A study by Quitkin et al published in 1993 in the British Journal of Psychiatry found a response rate of 72 percent for patients with atypical depression on the MAOI Nardil compared to 44 percent on imipramine.
I'm sure you see where this is going:
Any med that enhances dopamine firing acts as an energizer. In an optimum case scenario, increased dopamine signaling would restore pleasure, anticipation, and thinking in the limbic-cortical pathways of the brain. Thus, individuals experiencing vegetative symptoms in their depressions would come to life.
The catch is MAOIs have burdensome side effects compared to tricyclics and extremely burdensome side effects compared to the newer SSRIs such as Prozac and SNRIs such as Effexor. Thus, MAOIs are typically regarded as a treatment of last resort. But all bets are off if the depression is atypical.
A smart clinician is not limited to MAOIs. There are other meds for booting up the dopamine system, even if they are not indicated for depression. These would include meds indicated for Parkinson's, ADD, and narcolepsy.
The evidence base is slim for treating atypical depression with off-label dopamine-enhancers, and there are no guarantees. But the rather underwhelming response rates of antidepressants in general indicates the folly of prescribing an SSRI or SNRI for everything under the sun that resembles depression.
One Important Twist to This
If an atypical (or vegetative) depression points to a bipolar depression or a "unipolar" depression in the bipolar spectrum, then the first option may be a mood stabilizer rather than a dopamine enhancer. In treating bipolar depressions, clinicians and patients always need to be mindful of the next phase of the cycle. Being on an energizing agent when one is cycling up may not be a good idea, or - at the very least - is something to think about.

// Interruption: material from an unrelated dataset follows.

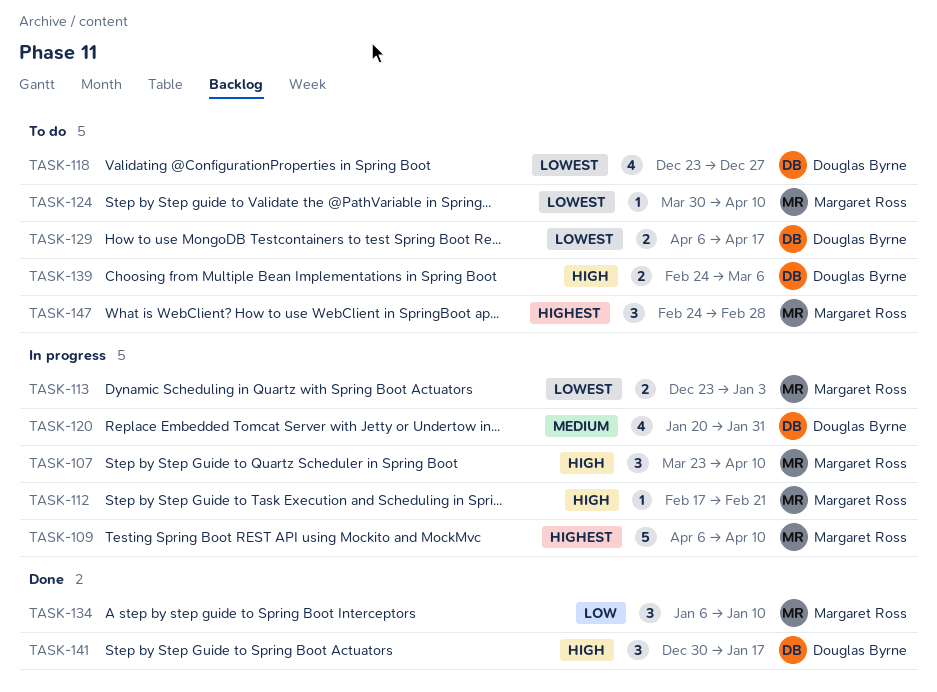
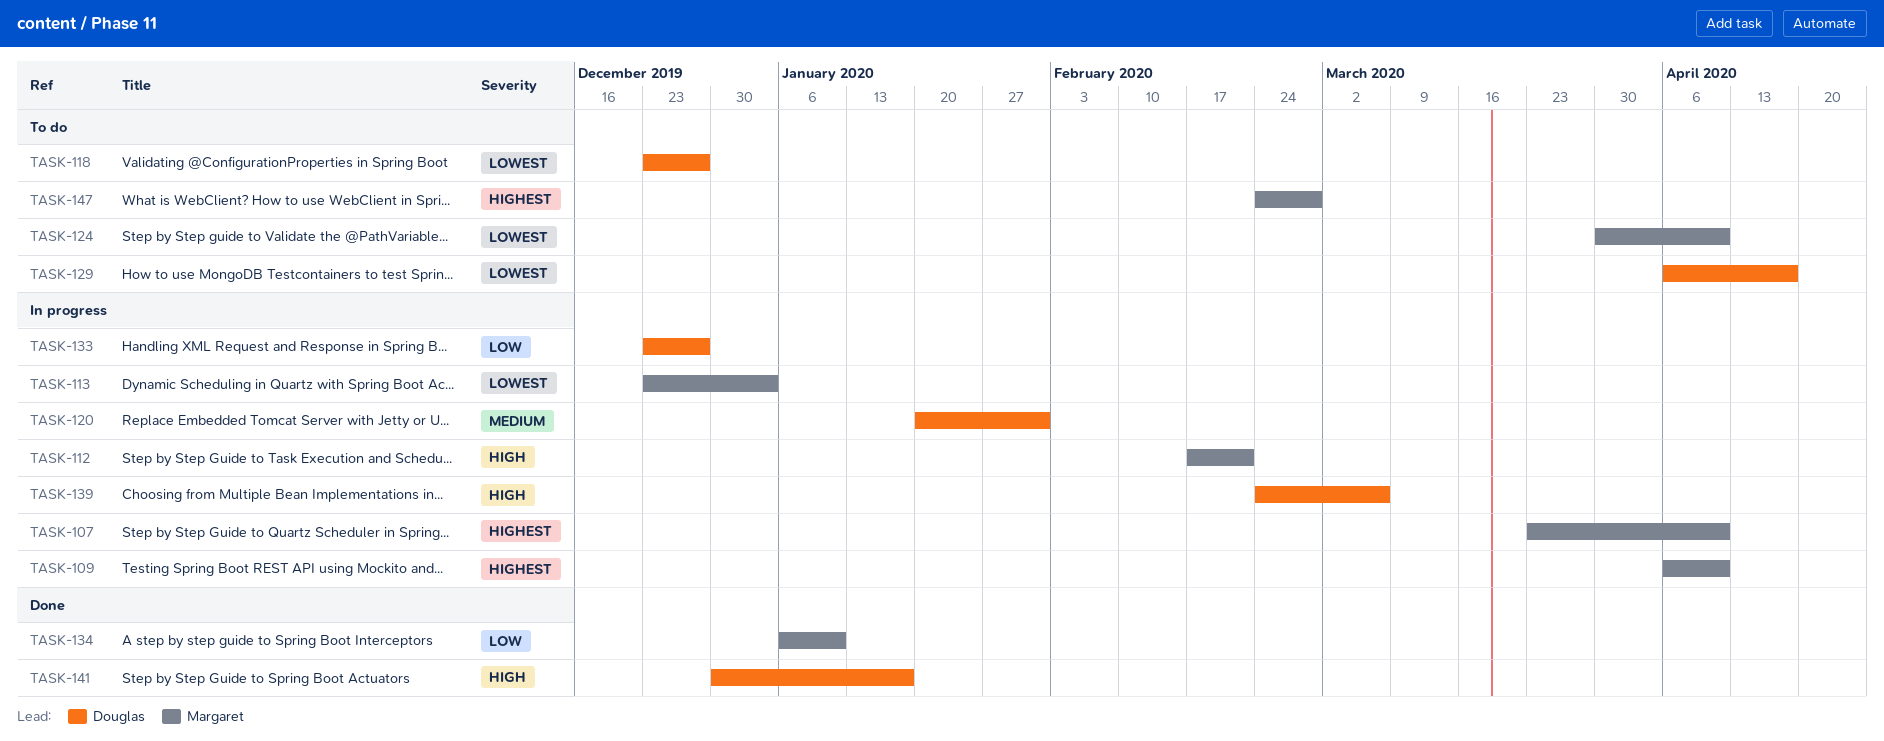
TASK-107, priority: High -> Highest
TASK-133: none -> present
TASK-139, status: To do -> In progress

Trying to Make Sense of This
Elsewhere on this site (including this article) I argue in favor of separating out depression according to vegetative features and agitated features. A typical-atypical distinction may well be more accurate, but hardly at the present moment, when even the experts cannot arrive at a working consensus.
In the current discussion over what constitutes atypical, psychiatry has lost sight of the fact of how the term came about in the first place - as a hypothesis for why certain patients with unipolar depression responded to MAOIs rather than tricyclics.
Let the conversation build on that important piece.